Pourquoi les partisans de Trump acceptent-ils qu’il se contredise ainsi ?

« Les gens qui sont abonnés à Twitter sont surtout des journalistes, dit Mme Prémont. Les partisans de Trump ne le suivent pas sur Twitter. Et si les journalistes des médias traditionnels soulignent les opinions contradictoires qu’il exprime sur Twitter, ses partisans ne les croient pas. Fox et Breitbart ne soulignent pas souvent ces contradictions, contrairement à CNN. »

États-Unis

Trump risque une crise avec la Chine… et se défend sur Twitter

Donald Trump a pris le risque hier d’une crise majeure avec la Chine en parlant au téléphone avec la présidente de Taïwan Tsai Ing-wen, une rupture spectaculaire avec 40 ans de tradition diplomatique avec Pékin et Taipei.

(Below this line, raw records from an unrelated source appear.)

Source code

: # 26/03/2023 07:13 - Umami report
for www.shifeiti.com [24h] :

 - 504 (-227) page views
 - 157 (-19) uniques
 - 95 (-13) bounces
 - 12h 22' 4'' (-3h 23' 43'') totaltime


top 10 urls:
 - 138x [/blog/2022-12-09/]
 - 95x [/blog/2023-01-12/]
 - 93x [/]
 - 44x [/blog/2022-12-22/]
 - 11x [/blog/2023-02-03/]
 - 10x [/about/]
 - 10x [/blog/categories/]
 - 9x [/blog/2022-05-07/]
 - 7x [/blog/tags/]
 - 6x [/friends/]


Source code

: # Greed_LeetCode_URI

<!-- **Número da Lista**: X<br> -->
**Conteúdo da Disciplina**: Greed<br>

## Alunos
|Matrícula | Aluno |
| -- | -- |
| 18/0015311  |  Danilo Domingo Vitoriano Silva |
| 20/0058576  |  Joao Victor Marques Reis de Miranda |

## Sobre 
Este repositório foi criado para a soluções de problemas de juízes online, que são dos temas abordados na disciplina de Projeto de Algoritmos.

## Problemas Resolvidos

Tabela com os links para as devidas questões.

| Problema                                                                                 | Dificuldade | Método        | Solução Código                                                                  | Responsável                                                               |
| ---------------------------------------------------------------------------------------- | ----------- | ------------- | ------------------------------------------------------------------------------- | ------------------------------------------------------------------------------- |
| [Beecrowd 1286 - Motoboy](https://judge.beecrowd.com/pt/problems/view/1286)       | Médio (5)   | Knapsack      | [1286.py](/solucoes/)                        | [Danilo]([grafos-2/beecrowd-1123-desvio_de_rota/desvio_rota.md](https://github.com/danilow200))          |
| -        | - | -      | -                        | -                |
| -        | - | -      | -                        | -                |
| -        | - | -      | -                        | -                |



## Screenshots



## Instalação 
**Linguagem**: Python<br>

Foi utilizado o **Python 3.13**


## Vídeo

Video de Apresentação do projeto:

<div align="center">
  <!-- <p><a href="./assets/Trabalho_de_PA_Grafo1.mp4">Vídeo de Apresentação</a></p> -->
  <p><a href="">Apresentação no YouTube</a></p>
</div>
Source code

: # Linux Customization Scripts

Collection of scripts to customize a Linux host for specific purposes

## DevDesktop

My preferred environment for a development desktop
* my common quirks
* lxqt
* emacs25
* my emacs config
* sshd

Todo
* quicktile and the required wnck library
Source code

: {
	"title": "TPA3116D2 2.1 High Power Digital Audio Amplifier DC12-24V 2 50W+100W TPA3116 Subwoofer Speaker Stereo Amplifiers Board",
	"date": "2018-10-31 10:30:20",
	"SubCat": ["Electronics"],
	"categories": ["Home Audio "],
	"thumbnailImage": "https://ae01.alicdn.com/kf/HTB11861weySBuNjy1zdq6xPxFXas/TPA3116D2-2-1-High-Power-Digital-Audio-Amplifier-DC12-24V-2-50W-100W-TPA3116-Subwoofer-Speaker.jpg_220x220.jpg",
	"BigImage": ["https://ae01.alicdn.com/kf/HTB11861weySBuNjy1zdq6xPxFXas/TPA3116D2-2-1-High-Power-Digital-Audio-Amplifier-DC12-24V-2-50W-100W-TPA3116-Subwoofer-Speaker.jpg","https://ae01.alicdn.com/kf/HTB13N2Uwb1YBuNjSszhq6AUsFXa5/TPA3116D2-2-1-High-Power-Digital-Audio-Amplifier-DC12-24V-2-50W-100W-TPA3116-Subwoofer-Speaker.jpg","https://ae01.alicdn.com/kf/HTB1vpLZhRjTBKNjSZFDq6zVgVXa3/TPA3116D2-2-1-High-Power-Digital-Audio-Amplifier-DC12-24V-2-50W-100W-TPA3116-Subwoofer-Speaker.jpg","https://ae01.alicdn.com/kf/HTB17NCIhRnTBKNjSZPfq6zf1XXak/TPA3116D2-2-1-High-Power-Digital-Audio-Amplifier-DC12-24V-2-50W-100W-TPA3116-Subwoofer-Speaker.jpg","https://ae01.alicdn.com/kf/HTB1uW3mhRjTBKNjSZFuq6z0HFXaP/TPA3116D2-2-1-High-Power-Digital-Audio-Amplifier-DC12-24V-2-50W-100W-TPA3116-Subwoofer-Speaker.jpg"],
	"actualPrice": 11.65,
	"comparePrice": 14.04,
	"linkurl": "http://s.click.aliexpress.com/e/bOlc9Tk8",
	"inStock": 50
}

Face aux critiques soulevées par sa discussion avec la dirigeante taïwanaise, M. Trump a tweeté dans la soirée : « La présidente de Taïwan M’A TÉLÉPHONÉ aujourd’hui pour me féliciter de ma victoire à la présidence. Merci ! » Avant d’ajouter un peu plus tard dans un autre tweet : « Intéressant le fait que les USA vendent des milliards de dollars d’équipement militaire à Taïwan mais [que] je ne devrais pas accepter un appel de félicitations. » Il est très inhabituel pour un président ou président désigné américain de se justifier de cette façon, mais M. Trump a montré tout au long de sa campagne qu’il avait une propension aux réactions épidermiques sur Twitter. Christopher Hill, ex-secrétaire d’État adjoint pour l’Asie orientale et le Pacifique du républicain George W. Bush, a estimé sur CNN que cet entretien était « une énorme erreur », déplorant la « tendance à l’improvisation » de la future administration Trump.